Background: Cerebrospinal fluid (CSF) biomarkers have been used to increase the evidence of underlying Alzheimer's disease (AD) pathology in mild cognitive impairment (MCI). However, CSF biomarker-based classification often results in conflicting profiles with controversial prognostic value. Normalization of the CSF A beta 42 concentration to the level of total amyloid beta (A beta), using the A beta 42/40 ratio, has been shown to improve the distinction between AD and non-AD dementia. Therefore, we evaluated whether the A beta 42/40 ratio would improve MCI categorization and more accurately predict progression to AD. Methods: Our baseline population consisted of 197 MCI patients, of which 144 had a follow-up >= 2 years, and comprised the lonitudinal study group. To establish our own CSF A beta 42/40 ratio reference value, a group of 168 AD-dementia patients and 66 neurological controls was also included. CSF biomarker-based classification was operationalized according to the framework of the National Institute of Aging-Alzheimer Association criteria for MCI. Results: When using the core CSF biomarkers (A beta 42, total Tau and phosphorylated Tau), 30% of the patients fell into the high-AD-likelihood (HL) group (both amyloid and neurodegeneration markers positive), 30% into the low-AD-likelihood group (all biomarkers negative), 28% into the suspected non-Alzheimer pathophysiology (SNAP) group (only neurodegeneration markers positive) and 12% into the isolated amyloid pathology group (only amyloid-positive).

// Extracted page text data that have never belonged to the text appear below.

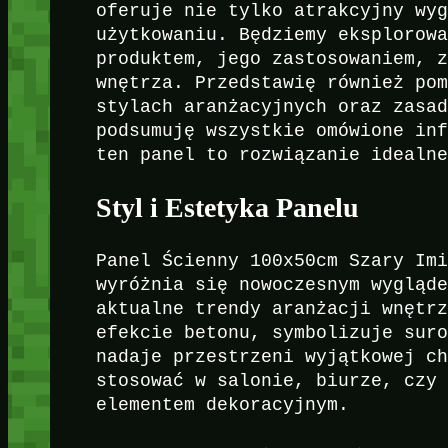
oferuje nie tylko atrakcyjny wy
użytkowaniu. Będziemy eksplorow
produktem, jego zastosowaniem, 
wnętrza. Przedstawię również po
stylach aranżacyjnych oraz zasa
podsumuję wszystkie omówione in
ten panel to rozwiązanie idealn
Styl i Estetyka Panelu
Panel Ścienny 100x50cm Szary Im
wyróżnia się nowoczesnym wygląd
aktualne trendy aranżacji wnętr
efekcie betonu, symbolizuje sur
nadaje przestrzeni wyjątkowej c
stosować w salonie, biurze, czy
elementem dekoracyjnym.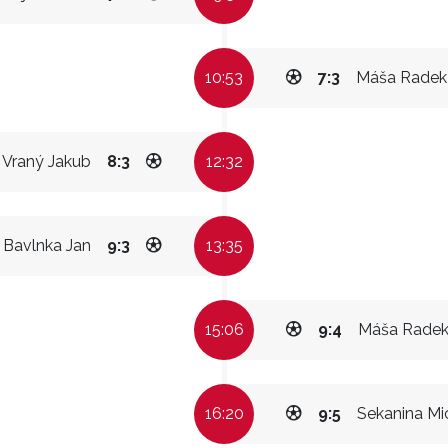
10:53
7:3
Máša Radek
Vraný Jakub
8:3
12:32
Bavlnka Jan
9:3
13:35
15:06
9:4
Máša Rade
16:20
9:5
Sekanina Mi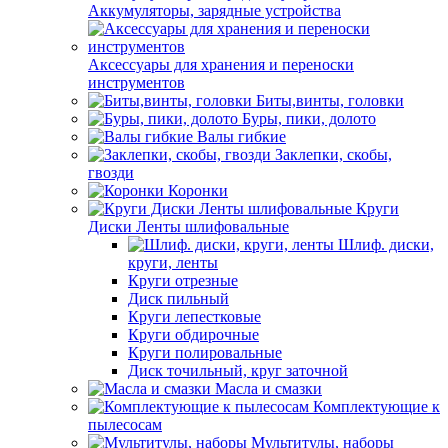
Аккумуляторы, зарядные устройства
Аксессуары для хранения и переноски
инструментов
Биты,винты, головки
Буры, пики, долото
Валы гибкие
Заклепки, скобы,
гвозди
Коронки
Круги
Диски Ленты шлифовальные
Шлиф. диски,
круги, ленты
Круги отрезные
Диск пильный
Круги лепестковые
Круги обдирочные
Круги полировальные
Диск точильный, круг заточной
Масла и смазки
Комплектующие к
пылесосам
Мультитулы, наборы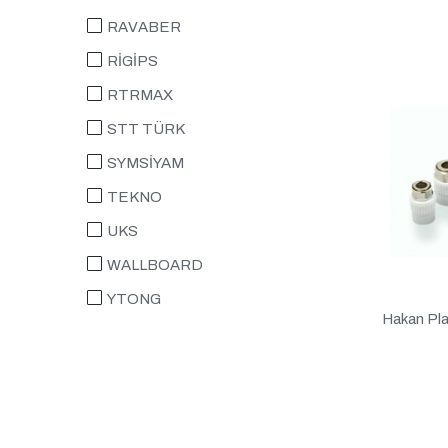
RAVABER
RİGİPS
RTRMAX
STT TÜRK
SYMSİYAM
TEKNO
UKS
WALLBOARD
YTONG
Hakan Plas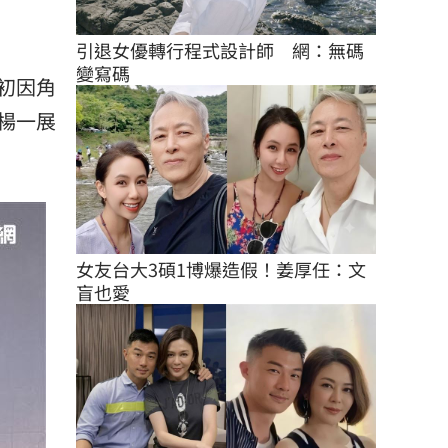
引退女優轉行程式設計師　網：無碼
變寫碼
初因角
楊一展
女友台大3碩1博爆造假！姜厚任：文
盲也愛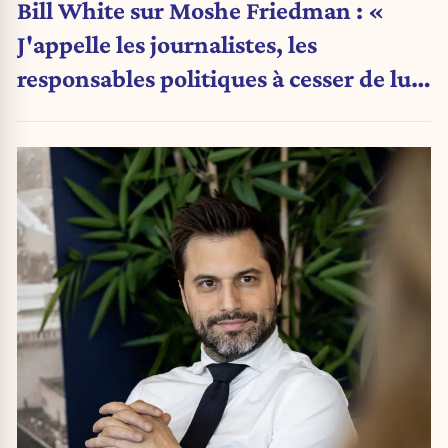
Bill White sur Moshe Friedman : «
J'appelle les journalistes, les
responsables politiques à cesser de lui
attribuer une autorité religieuse »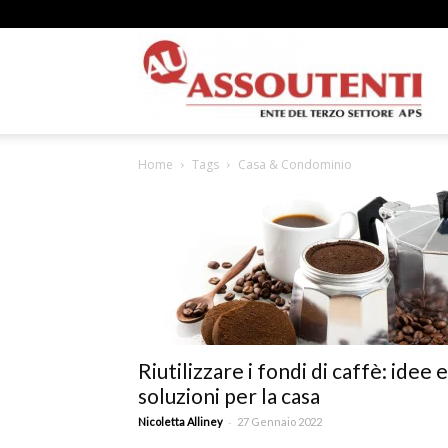
A
Home
Tags
Casa & Condominio
N
A
Riutilizzare i fondi di caffè: idee e
soluzioni per la casa
–
-
Nicoletta Alliney
27 Gennaio 2022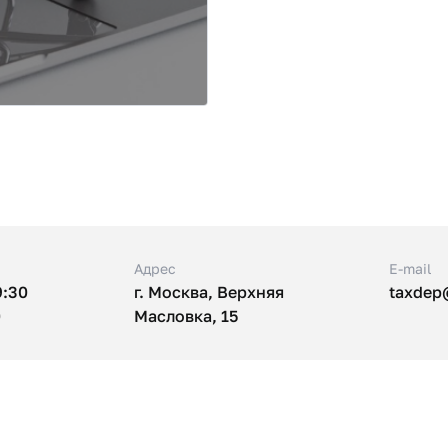
Адрес
E-mail
9:30
г. Москва, Верхняя
taxdep
0
Масловка, 15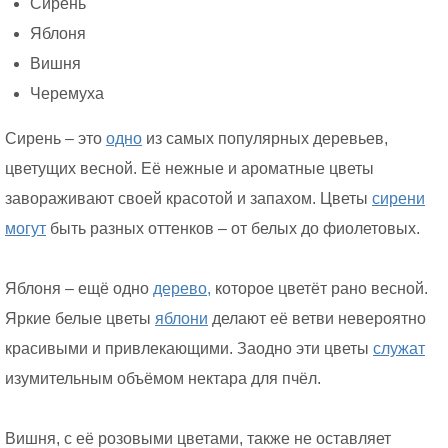
Сирень
Яблоня
Вишня
Черемуха
Сирень – это
одно
из самых популярных деревьев,
цветущих весной. Её нежные и ароматные цветы
завораживают своей красотой и запахом. Цветы
сирени
могут
быть разных оттенков – от белых до фиолетовых.
Яблоня – ещё одно
дерево,
которое цветёт рано весной.
Яркие белые цветы
яблони
делают её ветви невероятно
красивыми и привлекающими. Заодно эти цветы
служат
изумительным объёмом нектара для пчёл.
Вишня, с её розовыми цветами, также не оставляет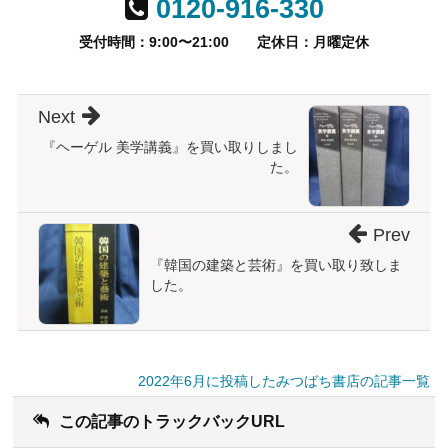
0120-916-330
受付時間：9:00〜21:00
定休日：月曜定休
Next
『ヘーゲル 美学講義』を買い取りしまし
た。
Prev
『韓国の建築と芸術』を買い取り致しま
した。
2022年6月に投稿したみつばち書店の記事一覧
この記事のトラックバックURL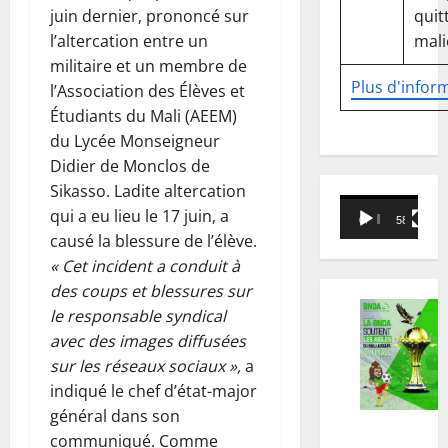
quitt
juin dernier, prononcé sur
mali
l’altercation entre un
militaire et un membre de
Plus d'infor
l’Association des Élèves et
Étudiants du Mali (AEEM)
du Lycée Monseigneur
Didier de Monclos de
Sikasso. Ladite altercation
Lecteur
qui a eu lieu le 17 juin, a
00:00
58:18
vidéo
causé la blessure de l’élève.
« Cet incident a conduit à
des coups et blessures sur
le responsable syndical
avec des images diffusées
sur les réseaux sociaux »,
a
indiqué le chef d’état-major
général dans son
communiqué. Comme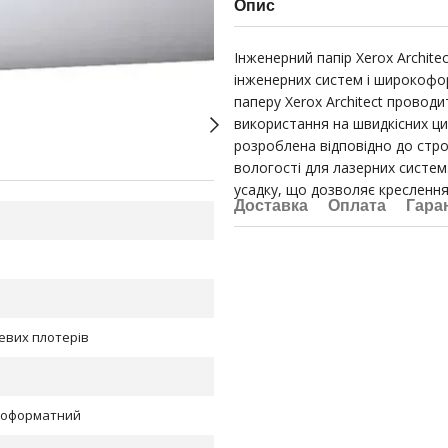
Опис
Інженерний папір Xerox Archit
інженерних систем і широкофор
паперу Xerox Architect проводи
використання на швидкісних ц
розроблена відповідно до стро
вологості для лазерних систем.
усадку, що дозволяє кресленням
Доставка
Оплата
Гара
евих плотерів
коформатний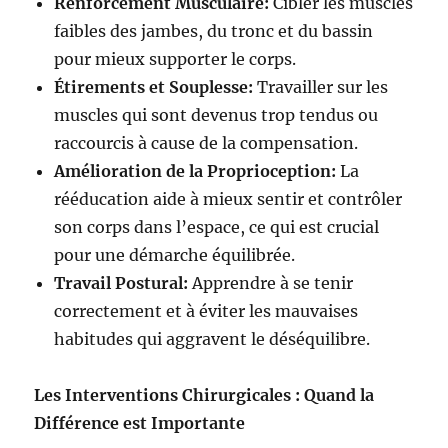
Renforcement Musculaire:
Cibler les muscles
faibles des jambes, du tronc et du bassin
pour mieux supporter le corps.
Étirements et Souplesse:
Travailler sur les
muscles qui sont devenus trop tendus ou
raccourcis à cause de la compensation.
Amélioration de la Proprioception:
La
rééducation aide à mieux sentir et contrôler
son corps dans l’espace, ce qui est crucial
pour une démarche équilibrée.
Travail Postural:
Apprendre à se tenir
correctement et à éviter les mauvaises
habitudes qui aggravent le déséquilibre.
Les Interventions Chirurgicales : Quand la
Différence est Importante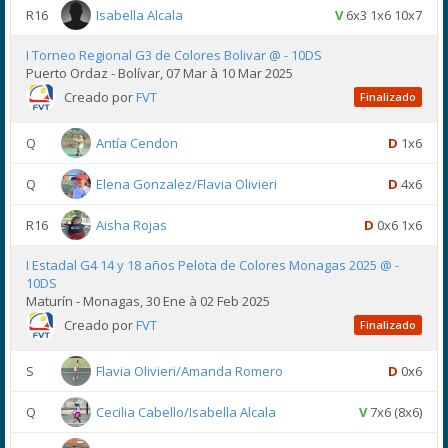
R16
Isabella Alcala
V
6x3 1x6 10x7
I Torneo Regional G3 de Colores Bolivar @ - 10DS
Puerto Ordaz - Bolívar, 07 Mar à 10 Mar 2025
Creado por
FVT
Finalizado
Q
Antía Cendon
D
1x6
Q
Elena Gonzalez/Flavia Olivieri
D
4x6
R16
Aisha Rojas
D
0x6 1x6
I Estadal G4 14 y 18 años Pelota de Colores Monagas 2025 @ -
10DS
Maturín - Monagas, 30 Ene à 02 Feb 2025
Creado por
FVT
Finalizado
S
Flavia Olivieri/Amanda Romero
D
0x6
Q
Cecilia Cabello/Isabella Alcala
V
7x6 (8x6)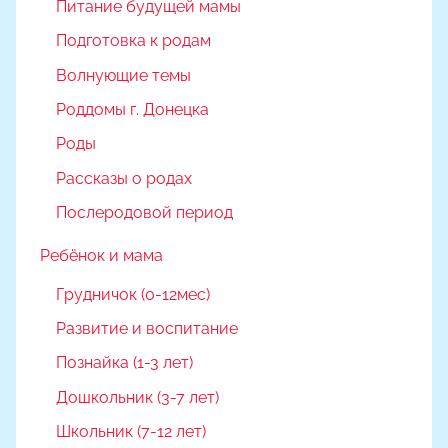
Питание будущей мамы
Подготовка к родам
Волнующие темы
Роддомы г. Донецка
Роды
Рассказы о родах
Послеродовой период
Ребёнок и мама
Грудничок (0-12мес)
Развитие и воспитание
Познайка (1-3 лет)
Дошкольник (3-7 лет)
Школьник (7-12 лет)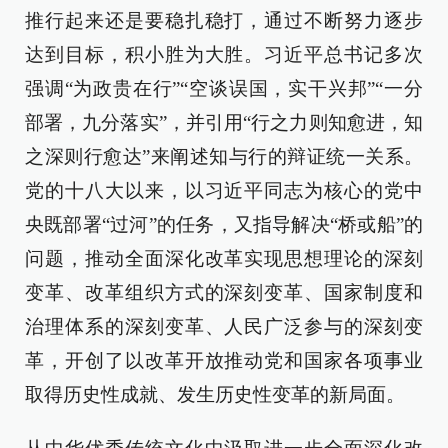
推行起来还是要稳扎稳打，通过不断努力逐步
达到目标，积小胜为大胜。习近平总书记多次
强调“为政贵在行”“空谈误国，实干兴邦”“一分
部署，九分落实”，并引用“行之力则知愈进，知
之深则行愈达”来阐述知与行的辩证统一关系。
党的十八大以来，以习近平同志为核心的党中
央既部署“过河”的任务，又指导解决“桥或船”的
问题，推动全面深化改革实现思想理论的深刻
变革、改革组织方式的深刻变革、国家制度和
治理体系的深刻变革、人民广泛参与的深刻变
革，开创了以改革开放推动党和国家各项事业
取得历史性成就、发生历史性变革的新局面。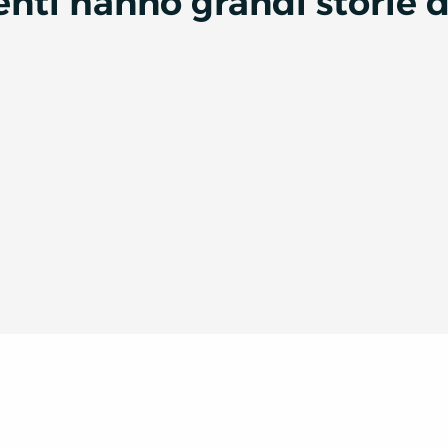
denti hanno grandi storie 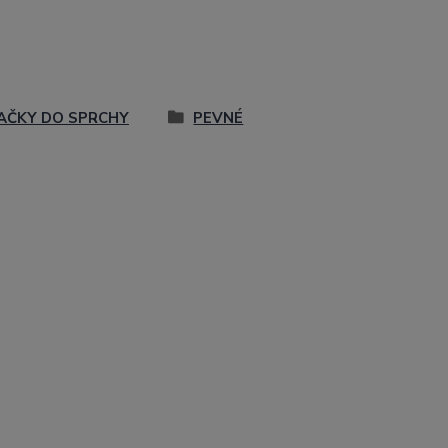
AČKY DO SPRCHY
PEVNÉ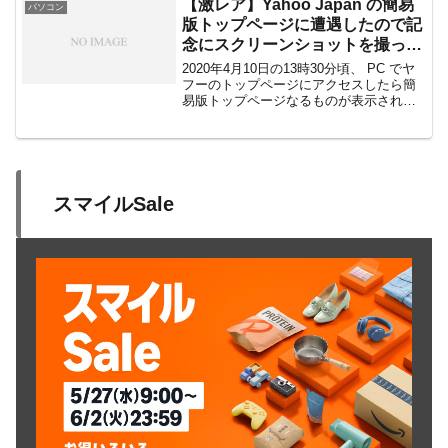
【激レア】Yahoo Japan の簡易
パソコン
ットで探してみたら、あ...
版トップページに遭遇したので記
念にスクリーンショットを撮って
みた！
2020年4月10日の13時30分頃、 PC でヤ
フーのトップページにアクセスしたら簡
易版トップページなるものが表示されま
した。こんなことは初めてだったので、
記念にスクショをパシャリと撮っておき
ました。シンプルで凄く良い！ちなみ
に、今の Y...
スマイルSale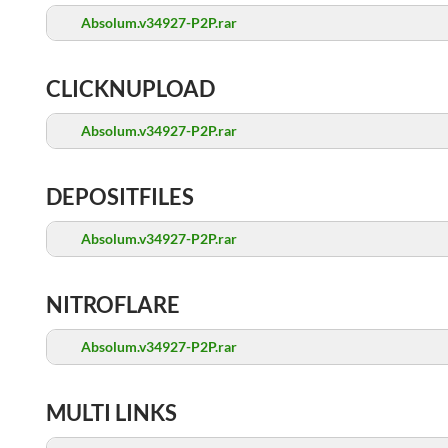
Absolum.v34927-P2P.rar
CLICKNUPLOAD
Absolum.v34927-P2P.rar
DEPOSITFILES
Absolum.v34927-P2P.rar
NITROFLARE
Absolum.v34927-P2P.rar
MULTI LINKS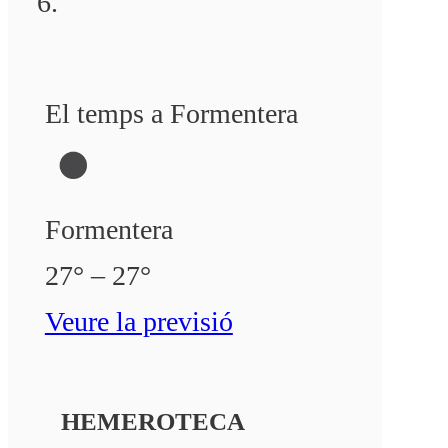
El temps a Formentera
Formentera
27° – 27°
Veure la previsió
HEMEROTECA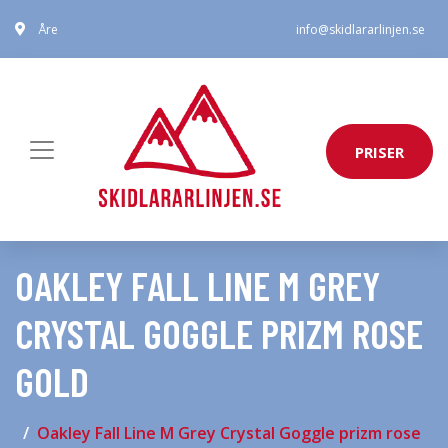
Åre
info@skidlararlinjen.se
PRISER
OAKLEY FALL LINE M GREY
CRYSTAL GOGGLE PRIZM ROSE
GOLD
Oakley Fall Line M Grey Crystal Goggle prizm rose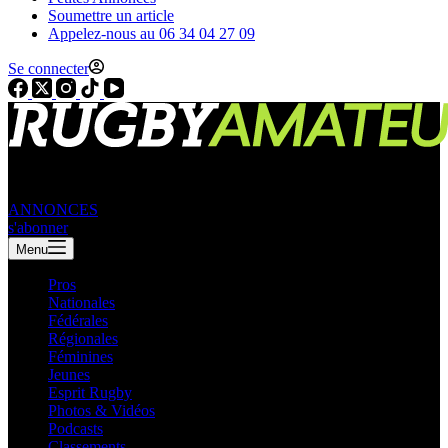
Soumettre un article
Appelez-nous au 06 34 04 27 09
Se connecter
ANNONCES
s'abonner
Menu
Pros
Nationales
Fédérales
Régionales
Féminines
Jeunes
Esprit Rugby
Photos & Vidéos
Podcasts
Classements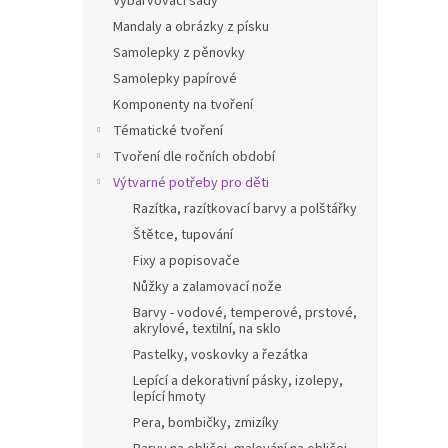
Vybarvovací sady
Mandaly a obrázky z písku
Samolepky z pěnovky
Samolepky papírové
Komponenty na tvoření
Tématické tvoření
Tvoření dle ročních období
Výtvarné potřeby pro děti
Razítka, razítkovací barvy a polštářky
Štětce, tupování
Fixy a popisovače
Nůžky a zalamovací nože
Barvy - vodové, temperové, prstové,
akrylové, textilní, na sklo
Pastelky, voskovky a řezátka
Lepící a dekorativní pásky, izolepy,
lepící hmoty
Pera, bombičky, zmizíky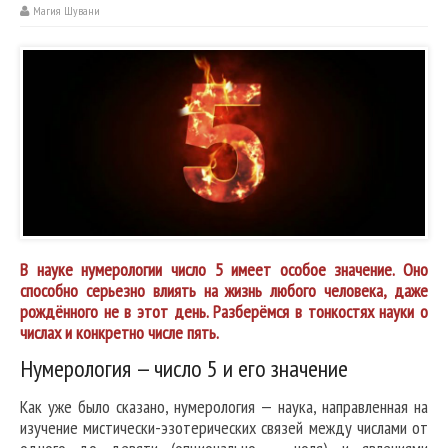
Магия Шувани
В науке нумерологии число 5 имеет особое значение. Оно
способно серьезно влиять на жизнь любого человека, даже
рождённого не в этот день. Разберёмся в тонкостях науки о
числах и конкретно числе пять.
Нумерология — число 5 и его значение
Как уже было сказано, нумерология — наука, направленная на
изучение мистически-эзотерических связей между числами от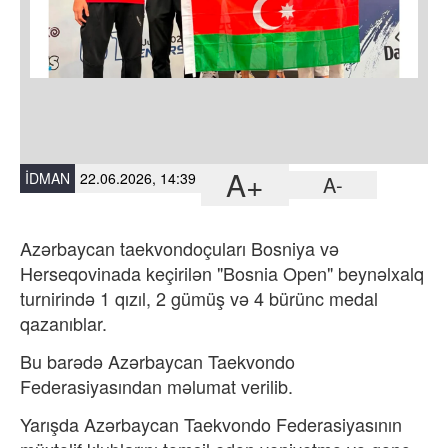
A+
İDMAN
22.06.2026, 14:39
A-
Azərbaycan taekvondoçuları Bosniya və
Herseqovinada keçirilən "Bosnia Open" beynəlxalq
turnirində 1 qızıl, 2 gümüş və 4 bürünc medal
qazanıblar.
Bu barədə
Azərbaycan Taekvondo
Federasiyasından məlumat verilib.
Yarışda Azərbaycan Taekvondo Federasiyasının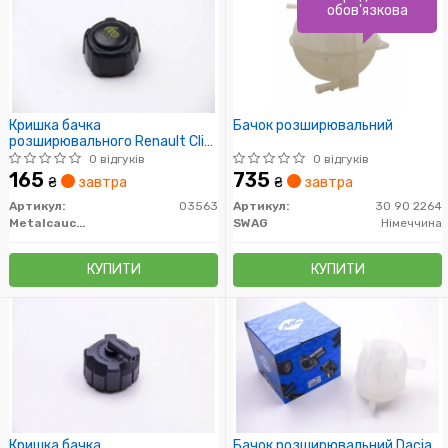
обов'язкова
Кришка бачка
Бачок розширювальний
розширювального Renault Clio,
Kangoo, Megane, Scenic all
0 відгуків
0 відгуків
engines (97-) (03563)
165
735
₴
завтра
₴
завтра
Metalcaucho
Артикул:
03563
Артикул:
30 90 2264
Metalcaucho
SWAG
Німеччина
КУПИТИ
КУПИТИ
Кришка бачка
Бачок розширювальний Dacia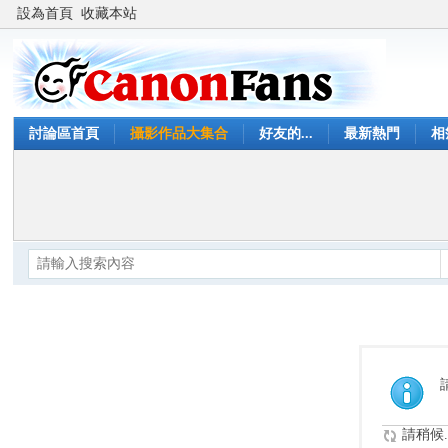
設為首頁
收藏本站
討論區首頁
攝影作品大集合
好友的...
最新熱門
相
請稍候..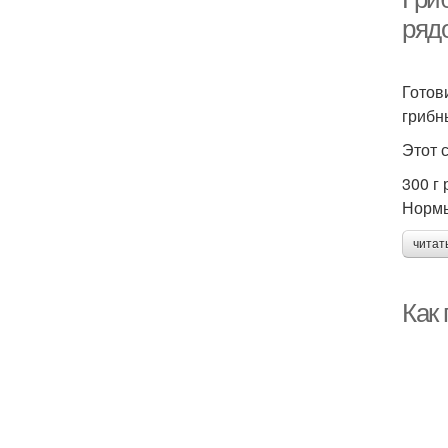
ряд
Готов
грибн
Этот 
300 г 
Нормы
читат
Как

Replacing A beta 42 by the Aa42/40 ratio resulted in a significant increase in the percentage of patients with amyloidosis (42-59%) and in the proportion of interpretable biological profiles (61-75%), due to a reduction by half in the number of SNAP cases and an increase in the proportion of the HL subgroup. Survival analysis showed that risk of progression to AD was highest in the HL group, and increased when the A beta 42/40 ratio, instead of A beta 42, combined with total Tau and phosphorylated Tau was used for biomarker-based categorization. Conclusions: Our results confirm the usefulness of the CSF A beta 42/40 ratio in the interpretation of CSF biomarker profiles in MCI patients, by increasing the proportion of conclusive profiles and enhancing their predictive value for underlying AD.